> TASK TO CARRY OUT:
Write out the material below word for word, from the line with "Q: How many sausage slices are visible?" through the last line of the material, including both ends. Leave the pictures out.

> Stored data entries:
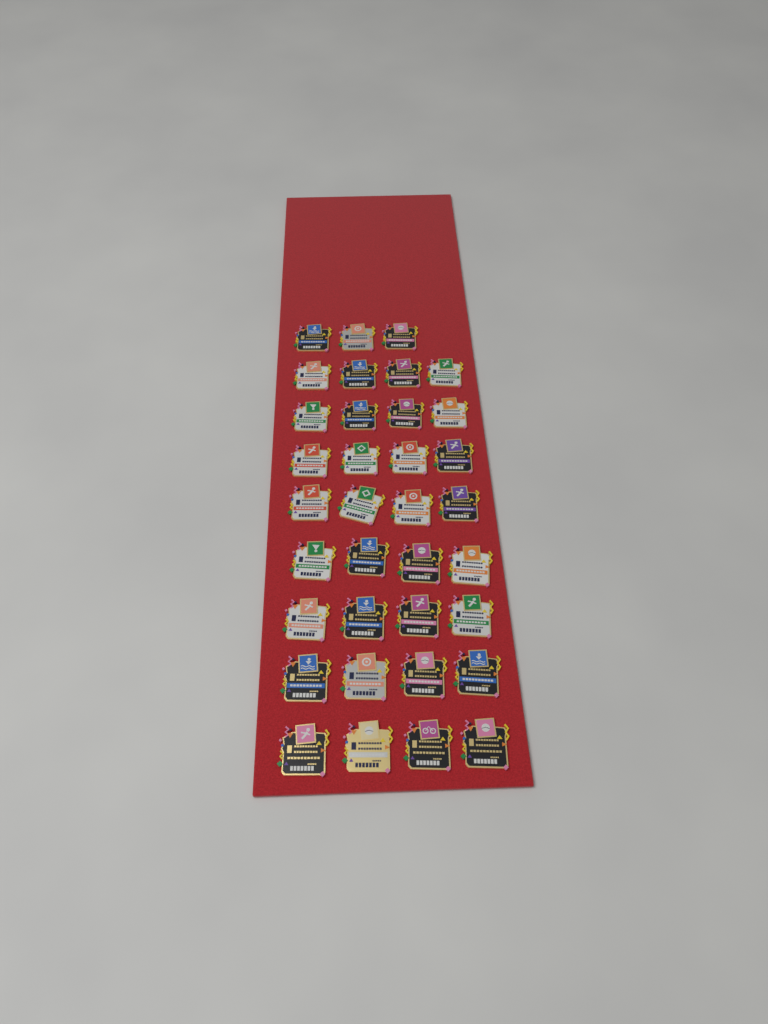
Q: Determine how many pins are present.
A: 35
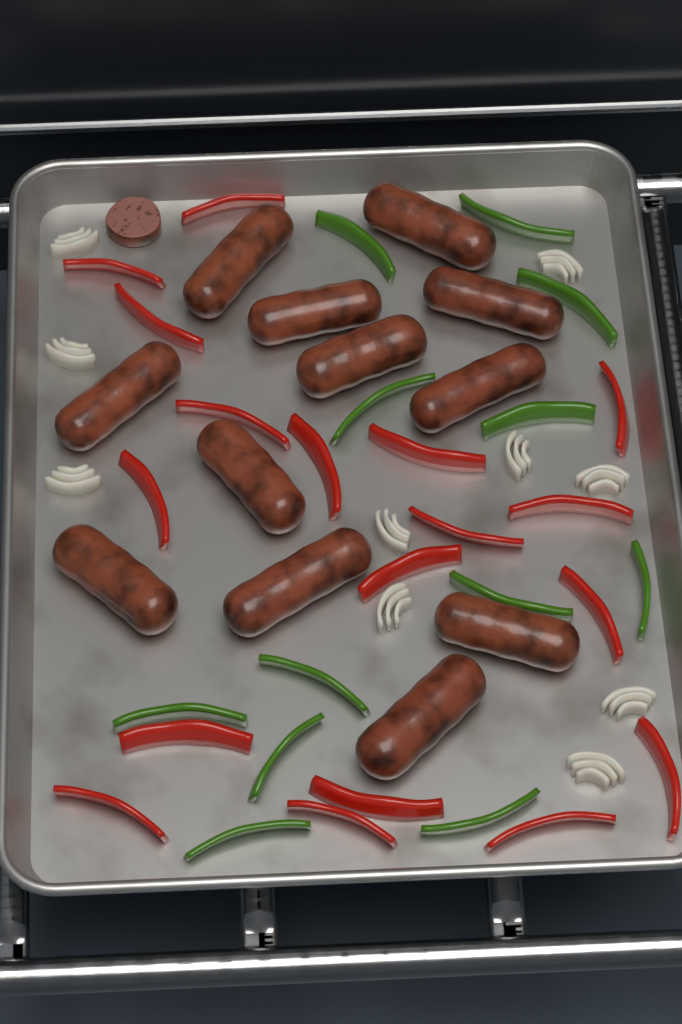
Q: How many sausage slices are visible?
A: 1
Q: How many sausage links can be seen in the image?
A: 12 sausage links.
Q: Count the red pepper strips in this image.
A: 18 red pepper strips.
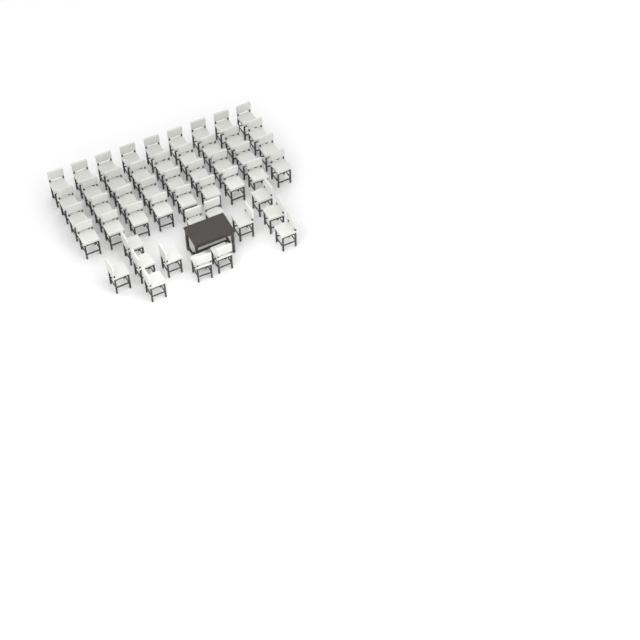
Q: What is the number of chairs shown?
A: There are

> WRITTEN SOLUTION:
Q: How many sausage slices are visible?
A: 1
Q: How many sausage links can be seen in the image?
A: 12 sausage links.
Q: Count the red pepper strips in this image.
A: 18 red pepper strips.
Q: What is the number of chairs shown?
A: There are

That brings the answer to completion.